Acknowledging the structured nature of real-world data with graphs embeddings and probabilistic inference methods

In the artificial intelligence community there is a growing consensus that real world data is naturally represented as graphs because they can easily incorporate complexity at several levels, e.g. hierarchies or time dependencies. In this context, this thesis studies two main branches for structured data. In the first part we explore how state-of-the-art machine learning methods can be extended to graph modeled data provided that one is able to represent graphs in vector spaces. Such extensions can be applied to analyze several kinds of real-world data and tackle different problems.

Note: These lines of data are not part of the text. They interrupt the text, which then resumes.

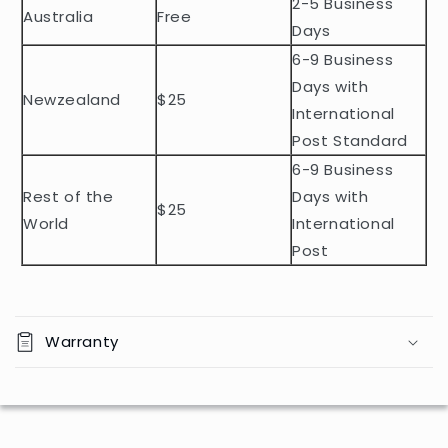
2-5 Business
c
Australia
Free
o
Days
n
6-9 Business
t
Days with
Newzealand
$25
e
International
n
Post Standard
t
6-9 Business
Rest of the
Days with
$25
World
International
Post
Warranty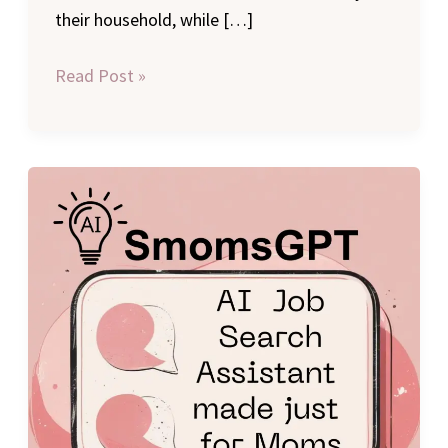
their household, while […]
Read Post »
Introducing
SmomsGPT:
The
Free
AI
Career
Advice
Job
Search
Tool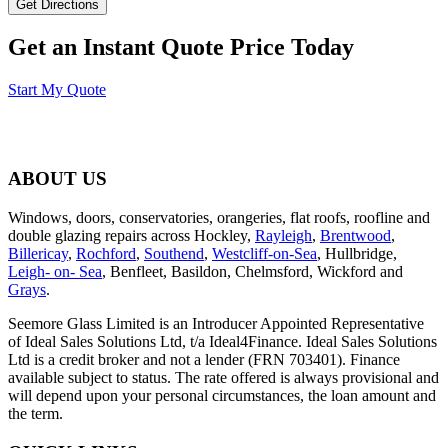
Get an Instant Quote Price Today
Start My Quote
ABOUT US
Windows, doors, conservatories, orangeries, flat roofs, roofline and
double glazing repairs across Hockley,
Rayleigh
,
Brentwood
,
Billericay
,
Rochford
,
Southend
,
Westcliff-on-Sea
, Hullbridge,
Leigh- on- Sea
, Benfleet, Basildon, Chelmsford, Wickford and
Grays
.
Seemore Glass Limited is an Introducer Appointed Representative
of Ideal Sales Solutions Ltd, t/a Ideal4Finance. Ideal Sales Solutions
Ltd is a credit broker and not a lender (FRN 703401). Finance
available subject to status. The rate offered is always provisional and
will depend upon your personal circumstances, the loan amount and
the term.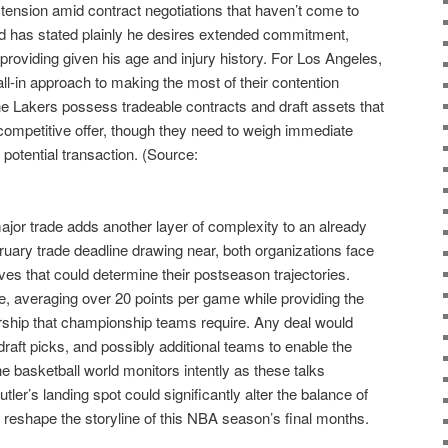
ed tension amid contract negotiations that haven’t come to
ard has stated plainly he desires extended commitment,
roviding given his age and injury history. For Los Angeles,
all-in approach to making the most of their contention
he Lakers possess tradeable contracts and draft assets that
 competitive offer, though they need to weigh immediate
 potential transaction. (Source:
major trade adds another layer of complexity to an already
ebruary trade deadline drawing near, both organizations face
s that could determine their postseason trajectories.
te, averaging over 20 points per game while providing the
rship that championship teams require. Any deal would
 draft picks, and possibly additional teams to enable the
 basketball world monitors intently as these talks
ler’s landing spot could significantly alter the balance of
reshape the storyline of this NBA season’s final months.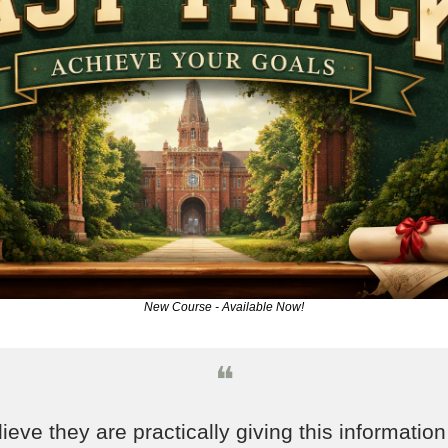
New Course - Available Now!
❝
lieve they are practically giving this information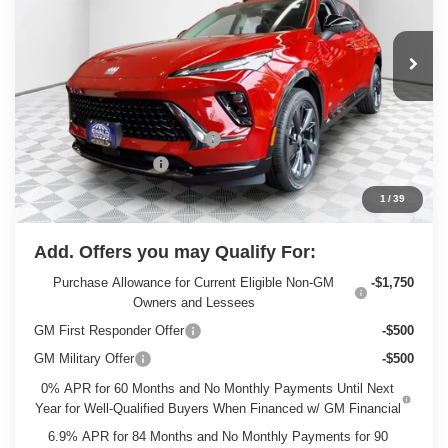
Ext.
Int.
In Stock
Less
MSRP:
$49,260
Price reduction below MSRP:
-$3,263
Dealer Services Fee
+$479
Final Price:
$46,476
1
/
39
Add. Offers you may Qualify For:
Purchase Allowance for Current Eligible Non-GM
-$1,750
Owners and Lessees
GM First Responder Offer
-$500
GM Military Offer
-$500
0% APR for 60 Months and No Monthly Payments Until Next
Year for Well-Qualified Buyers When Financed w/ GM Financial
6.9% APR for 84 Months and No Monthly Payments for 90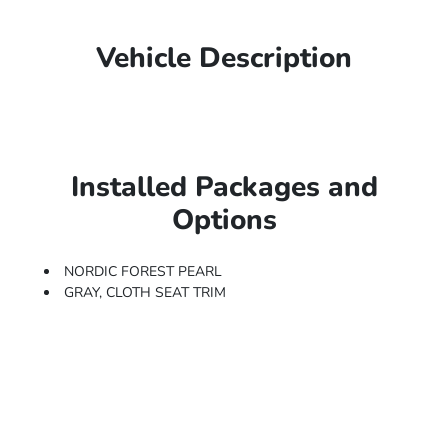
Vehicle Description
Installed Packages and
Options
NORDIC FOREST PEARL
GRAY, CLOTH SEAT TRIM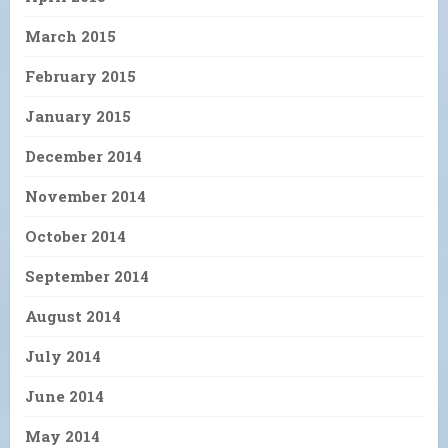
March 2015
February 2015
January 2015
December 2014
November 2014
October 2014
September 2014
August 2014
July 2014
June 2014
May 2014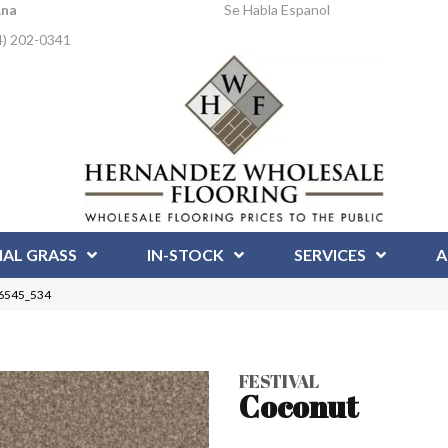
Ana
Se Habla Espanol
4) 202-0341
IAL GRASS
IN-STOCK
SERVICES
A
 6545_534
FESTIVAL
Coconut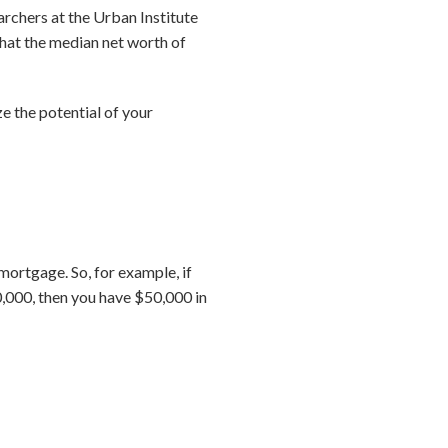
archers at the Urban Institute
hat the median net worth of
 the potential of your
ortgage. So, for example, if
,000, then you have $50,000 in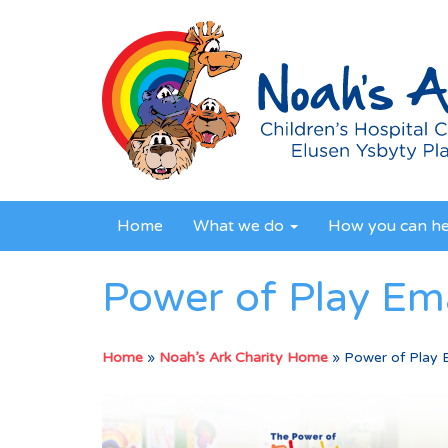
Home
What we do
How you can h
Power of Play Ema
Home
»
Noah’s Ark Charity Home
»
Power of Play 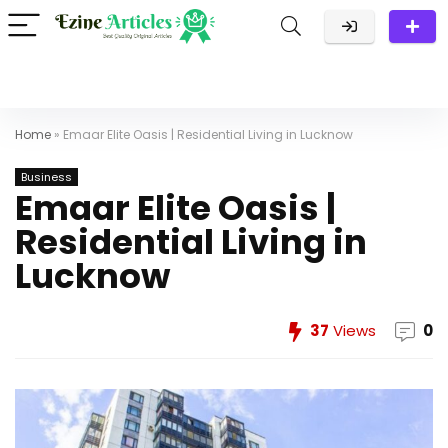
Home
»
Emaar Elite Oasis | Residential Living in Lucknow
Business
Emaar Elite Oasis |
Residential Living in
Lucknow
37
Views
0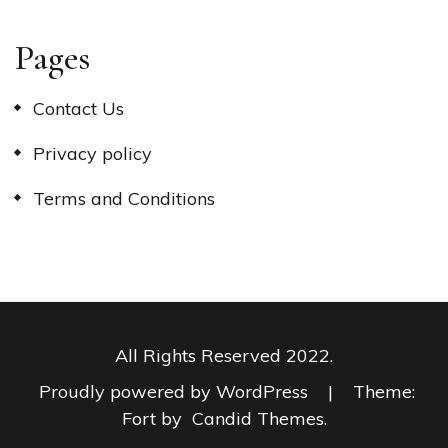
Pages
Contact Us
Privacy policy
Terms and Conditions
All Rights Reserved 2022.
Proudly powered by WordPress
|
Theme:
Fort by
Candid Themes
.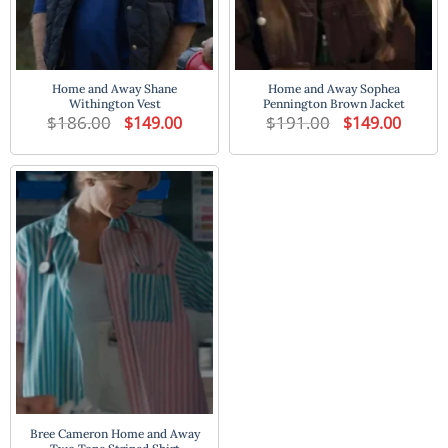
Home and Away Shane
Home and Away Sophea
Withington Vest
Pennington Brown Jacket
$
186.00
Original
Current
$
191.00
Original
Current
$
149.00
$
149.00
price
price
price
price
was:
is:
was:
is:
$186.00.
$149.00.
$191.00.
$149.00
Bree Cameron Home and Away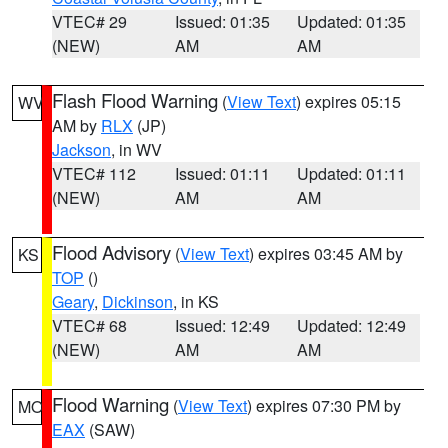
VTEC# 29
Issued: 01:35
Updated: 01:35
(NEW)
AM
AM
Flash Flood Warning
(
View Text
) expires 05:15
WV
AM by
RLX
(JP)
Jackson
, in WV
VTEC# 112
Issued: 01:11
Updated: 01:11
(NEW)
AM
AM
Flood Advisory
(
View Text
) expires 03:45 AM by
KS
TOP
()
Geary
,
Dickinson
, in KS
VTEC# 68
Issued: 12:49
Updated: 12:49
(NEW)
AM
AM
Flood Warning
(
View Text
) expires 07:30 PM by
MO
EAX
(SAW)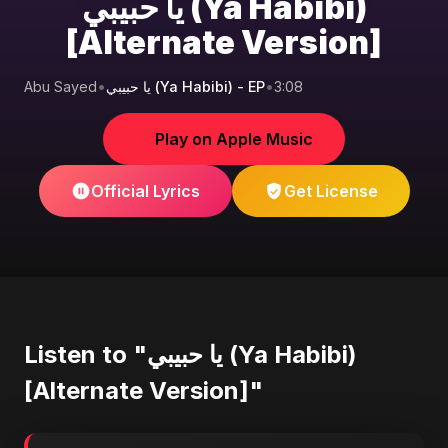
يا حبيبي (Ya Habibi)
[Alternate Version]
Abu Sayed
•
يا حبيبي (Ya Habibi) - EP
•
3:08
Play on Apple Music
Official Lyrics
Get License
Listen to "يا حبيبي (Ya Habibi)
[Alternate Version]"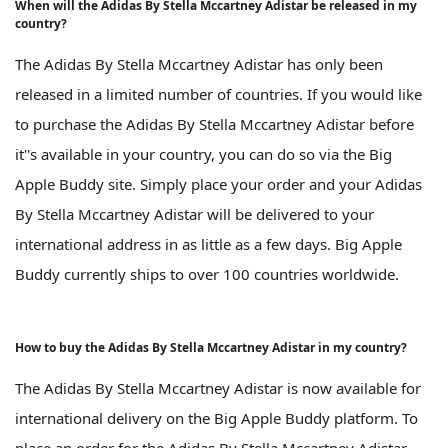
When will the Adidas By Stella Mccartney Adistar be released in my
country?
The Adidas By Stella Mccartney Adistar has only been
released in a limited number of countries. If you would like
to purchase the Adidas By Stella Mccartney Adistar before
it''s available in your country, you can do so via the Big
Apple Buddy site. Simply place your order and your Adidas
By Stella Mccartney Adistar will be delivered to your
international address in as little as a few days. Big Apple
Buddy currently ships to over 100 countries worldwide.
How to buy the Adidas By Stella Mccartney Adistar in my country?
The Adidas By Stella Mccartney Adistar is now available for
international delivery on the Big Apple Buddy platform. To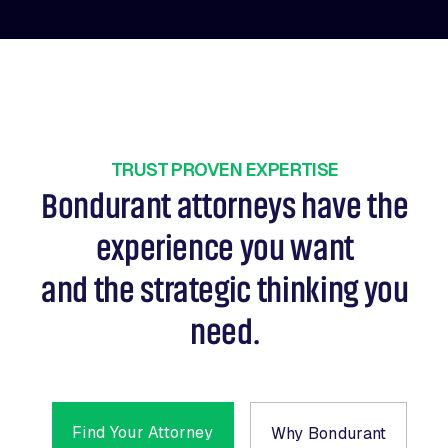
TRUST PROVEN EXPERTISE
Bondurant attorneys have the
experience you want
and the strategic thinking you
need.
Find Your Attorney
Why Bondurant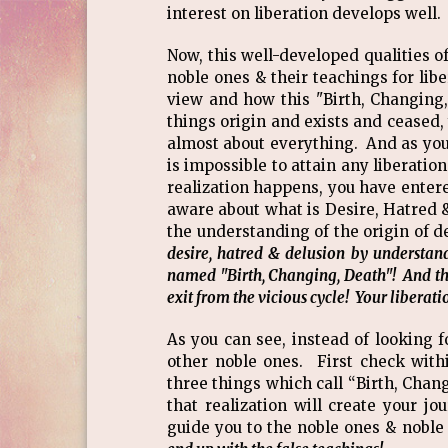
interest on liberation develops well.
Now, this well-developed qualities o
noble ones & their teachings for libe
view and how this "Birth, Changing,
things origin and exists and ceased,
almost about everything. And as you a
is impossible to attain any liberatio
realization happens, you have entere
aware about what is Desire, Hatred
the understanding of the origin of d
desire, hatred & delusion by understan
named "Birth, Changing, Death"! And that'
exit from the vicious cycle! Your liber
As you can see, instead of looking
other noble ones. First check with
three things which call “Birth, Chan
that realization will create your j
guide you to the noble ones & nobl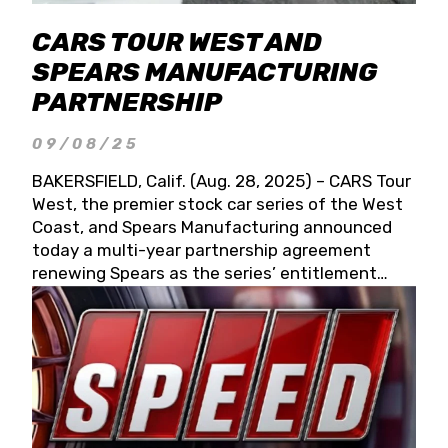
CARS TOUR WEST AND
SPEARS MANUFACTURING
PARTNERSHIP
09/08/25
BAKERSFIELD, Calif. (Aug. 28, 2025) – CARS Tour
West, the premier stock car series of the West
Coast, and Spears Manufacturing announced
today a multi-year partnership agreement
renewing Spears as the series’ entitlement
partner for 2026 and beyond. Spears CARS Tour
West officials also confirmed a 15-race schedule
for 2026, kicking off at Tucson Speedway with
the 13th Annual Chilly Willy 150 (Jan. 17, 2026).
The remaining events will be unveiled at a later
date. Founded by West Coast Stock Car Hall of
Famer Wayne Spears and his wife, Connie,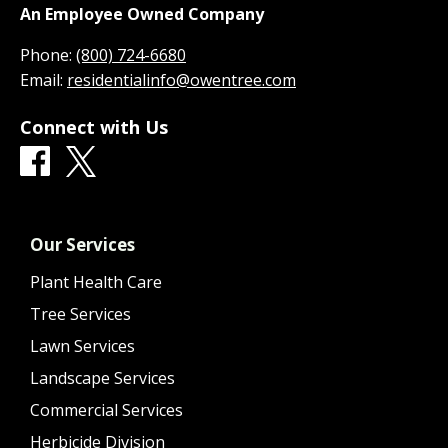
An Employee Owned Company
Phone:
(800) 724-6680
Email:
residentialinfo@owentree.com
Connect with Us
Our Services
Plant Health Care
Tree Services
Lawn Services
Landscape Services
Commercial Services
Herbicide Division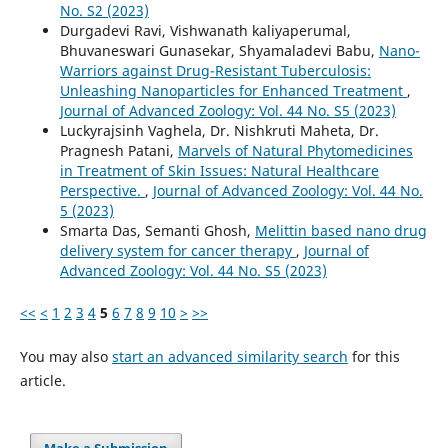
No. S2 (2023)
Durgadevi Ravi, Vishwanath kaliyaperumal,
Bhuvaneswari Gunasekar, Shyamaladevi Babu,
Nano-
Warriors against Drug-Resistant Tuberculosis:
Unleashing Nanoparticles for Enhanced Treatment
,
Journal of Advanced Zoology: Vol. 44 No. S5 (2023)
Luckyrajsinh Vaghela, Dr. Nishkruti Maheta, Dr.
Pragnesh Patani,
Marvels of Natural Phytomedicines
in Treatment of Skin Issues: Natural Healthcare
Perspective.
,
Journal of Advanced Zoology: Vol. 44 No.
5 (2023)
Smarta Das, Semanti Ghosh,
Melittin based nano drug
delivery system for cancer therapy
,
Journal of
Advanced Zoology: Vol. 44 No. S5 (2023)
<<
<
1
2
3
4
5
6
7
8
9
10
>
>>
You may also
start an advanced similarity search
for this
article.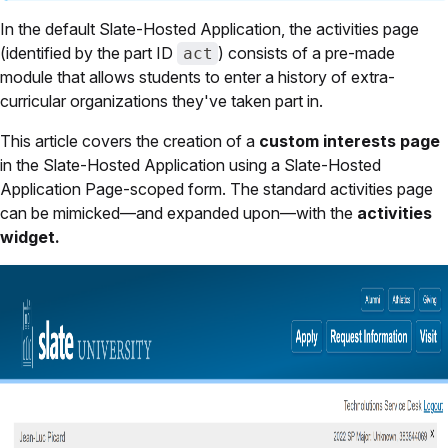
In the default Slate-Hosted Application, the activities page
(identified by the part ID
) consists of a pre-made
act
module that allows students to enter a history of extra-
curricular organizations they've taken part in.
This article covers the creation of a
custom interests page
in the Slate-Hosted Application using a Slate-Hosted
Application Page-scoped form. The standard activities page
can be mimicked—and expanded upon—with the
activities
widget.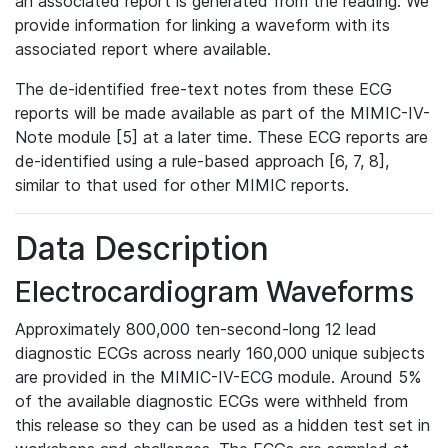
an associated report is generated from the reading. We
provide information for linking a waveform with its
associated report where available.
The de-identified free-text notes from these ECG
reports will be made available as part of the MIMIC-IV-
Note module [5] at a later time. These ECG reports are
de-identified using a rule-based approach [6, 7, 8],
similar to that used for other MIMIC reports.
Data Description
Electrocardiogram Waveforms
Approximately 800,000 ten-second-long 12 lead
diagnostic ECGs across nearly 160,000 unique subjects
are provided in the MIMIC-IV-ECG module. Around 5%
of the available diagnostic ECGs were withheld from
this release so they can be used as a hidden test set in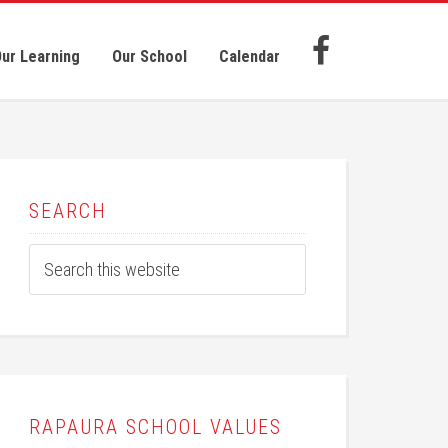
ur Learning
Our School
Calendar
SEARCH
RAPAURA SCHOOL VALUES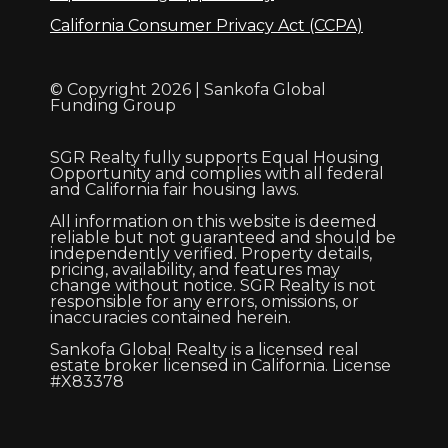
California Consumer Privacy Act (CCPA)
© Copyright 2026 | Sankofa Global
Funding Group
SGR Realty fully supports Equal Housing
Opportunity and complies with all federal
and California fair housing laws.
All information on this website is deemed
reliable but not guaranteed and should be
independently verified. Property details,
pricing, availability, and features may
change without notice. SGR Realty is not
responsible for any errors, omissions, or
inaccuracies contained herein.
Sankofa Global Realty is a licensed real
estate broker licensed in California. License
#X83378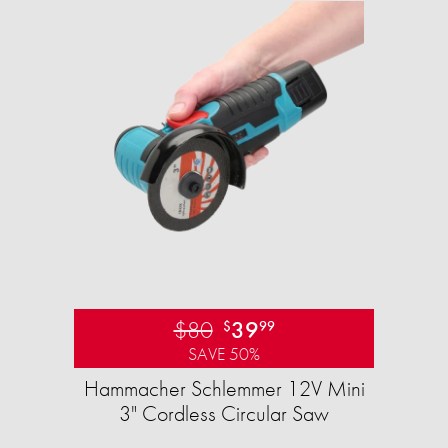
$80
39
$
99
SAVE 50%
Hammacher Schlemmer 12V Mini
3" Cordless Circular Saw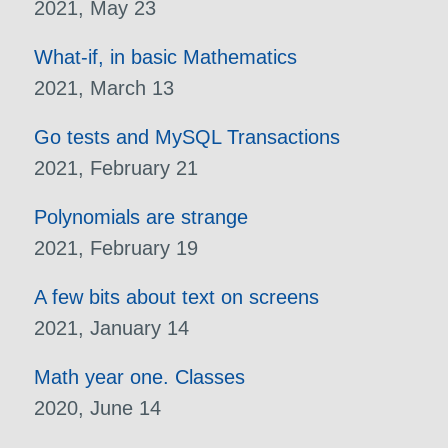
2021, May 23
What-if, in basic Mathematics
2021, March 13
Go tests and MySQL Transactions
2021, February 21
Polynomials are strange
2021, February 19
A few bits about text on screens
2021, January 14
Math year one. Classes
2020, June 14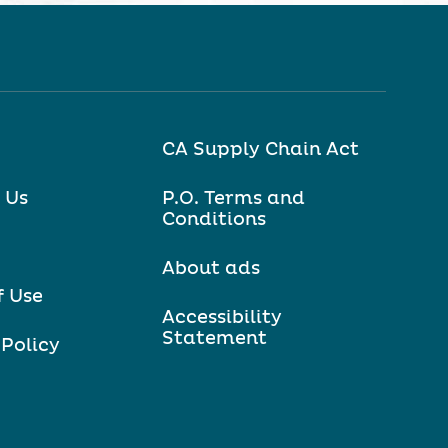
CA Supply Chain Act
 Us
P.O. Terms and
Conditions
About ads
f Use
Accessibility
Statement
 Policy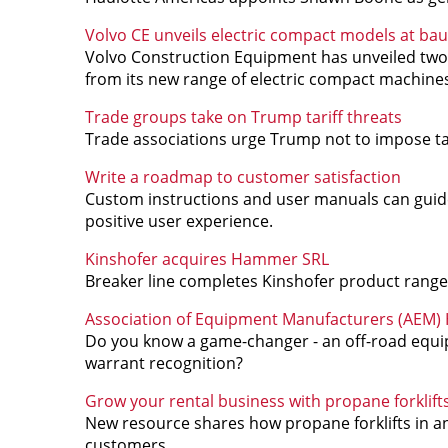
Volvo CE unveils electric compact models at ba
Volvo Construction Equipment has unveiled two
from its new range of electric compact machine
Trade groups take on Trump tariff threats
Trade associations urge Trump not to impose tar
Write a roadmap to customer satisfaction
Custom instructions and user manuals can guide 
positive user experience.
Kinshofer acquires Hammer SRL
Breaker line completes Kinshofer product range
Association of Equipment Manufacturers (AEM) Ha
Do you know a game-changer - an off-road equi
warrant recognition?
Grow your rental business with propane forklift
New resource shares how propane forklifts in a
customers.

Here we study the following problems: a) understand the relational nature and evolution of websites which belong to different categories (e-commerce, academic (p.a.) and encyclopedic (forum)); b) model tennis players scores based on different game surfaces and tournaments in order to predict matches results; c) analyze preter- m-infants motion patterns able to characterize possible neuro degenerative disorders and d) build an academic collaboration recommender system able to model academic groups and individual research interest while suggesting possible researchers to connect with, topics of interest and representative publications to external users. In the second part we focus on graphs inference methods from data which present two main challenges: missing data and non-stationary time dependency. In particular, we study the problem of inferring Gaussian Graphical Models in the following settings: a) inference of Gaussian Graphical Models when data are missing or latent in the context of multiclass or temporal network inference and b) inference of time-varying Gaussian Graphical Models when data is multivariate and non-stationary. Such methods have a natural application in the composition of an optimized stock markets portfolio. Overall this work sheds light on how to acknowledge the intrinsic structure of data with the aim of building statistical models that are able to capture the actual complexity of the real world.